Non bisogna essere per forza appassionati di calcio per sapere chi è Michel Platini, presidente dell’UEFA, Le Roy ai tempi in cui giocava, quegli anni ottanta nei quali con la Juventus dell’Avvocato vinceva scudetti e coppe a ripetizione. Un po’ come la Fiat con i suoi modelli più commerciali, la Uno e la Panda su tutti. E, alla fine del decennio, la Tipo, della quale proprio in questi giorni la (ex) casa torinese sta lanciando sul mercato la nuova versione.

Già, l’Avvocato. Platini ne divenne il pupillo: forse nell’asso francese rivedeva una parte di se stesso. Identica furbizia, medesima scaltrezza, vezzi da star: Michel fu tra i primi, quando ancora non era una moda, a giocare con la maglia blanda fuori dai pantaloncini. Elemento di distinzione alla stregua dell’orologio sopra il polsino della camicia di cui Agnelli amava fregiarsi. E stessa vocazione aristocratica: il presidente e padrone della Fiat, al vertice di una piramide la cui base poggiava sulla fatica e i sacrifici di migliaia di operai, ne conosceva l’importanza senza spendersi troppo per riconoscerla. Alla stregua di Platini, che in campo aveva bisogno di compagni più umili e meno raffinati per poter sfoggiare la luminosità di una classe infinita, declinazione di un’intelligenza brillante, ironica e un po’ supponente.

Platini, sembrava invincibile fino a pochi mesi fa. Eppure il governo del calcio internazionale oggi appare determinato a voler disarcionare il condottiero francese, insieme a colui che, prima delle disavventure giudiziarie di questi ultimi giorni, era il suo avversario per poggiare la schiena sulla poltrona della presidenza della FIFA: Sepp Blatter. Oggi i due devono trovare una via d’uscita che li salvi dalla radiazione da qualsiasi incarico nel mondo della governance dello sport più seguito al mondo.
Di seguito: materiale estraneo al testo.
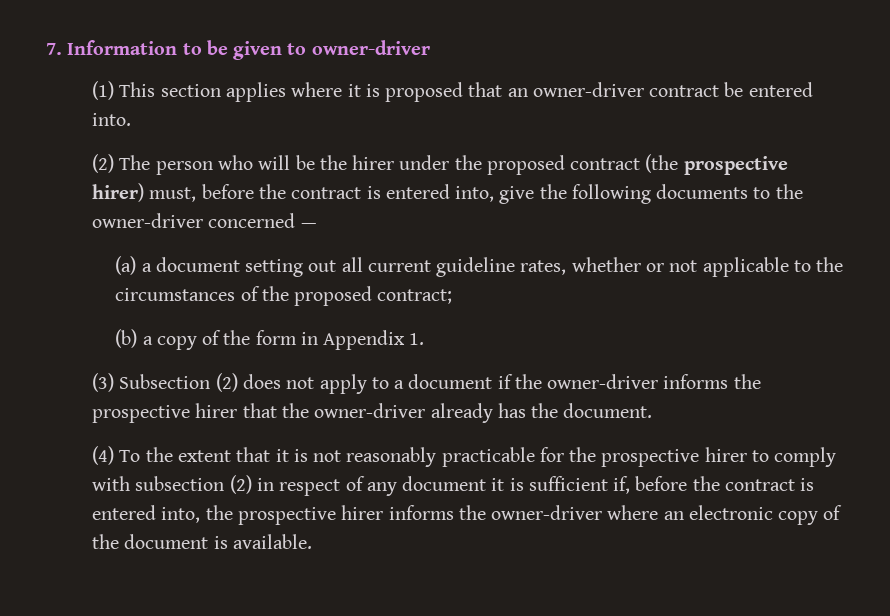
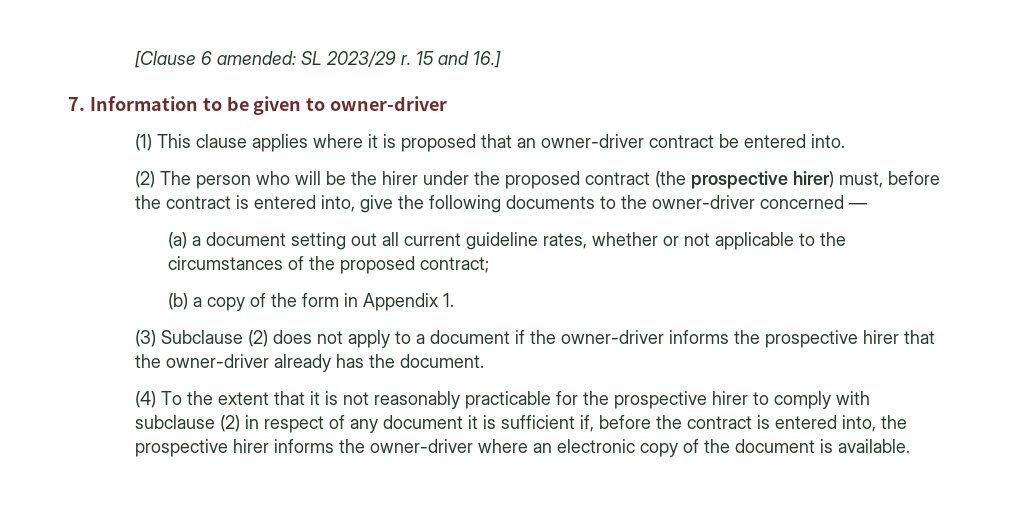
(46, 49) none -> [134,51,501,68] [Clause 6 amended: SL 2023/29 r. 15 and 16.] //
[160,84,221,97] section -> [195,134,247,148] clause
[119,374,211,389] Subsection -> [160,330,243,344] Subclause
[135,476,225,491] subsection -> [134,415,215,429] subclause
E’ vero: anche i numeri uno hanno le loro parabole. Percorrono, come direbbero i santoni del marketing, il loro ciclo di vita, quasi fossero prodotti di una società che li genera, da essi viene plasmata e poi li ripudia. Ma in quella che sembra essere la caduta di uno degli dei del calcio, si delinea una divergenza netta tra la curva a scendere dell’ex asso francese e il suo antico mentore, che nelle stanze del potere volteggiò agevolmente, arrivando alla fine del percorso senza mai cadere.

Chissà che suggerimenti avrebbe dato l’Avvocato a Platini per non rimanere invischiato in quella che sembra essere una trappola ordita dalle trame del potere calcistico per farlo fuori. Storie di pagamenti ritardati che odorano di mazzette, denunce ammantate del furore della giustizia manovrate dietro le quinte dei tranelli.

Platini ha giocato le sue carte per contrastare il potere di Blatter finendo vittima degli stessi peccati del suo avversario: difficile pensare che possa uscirne indenne.  Più plausibile aspettarsi che stiamo per assistere a un’ennesima rappresentazione della caduta degli dei. Forse anche l’Avvocato se la sarebbe immaginata diversa.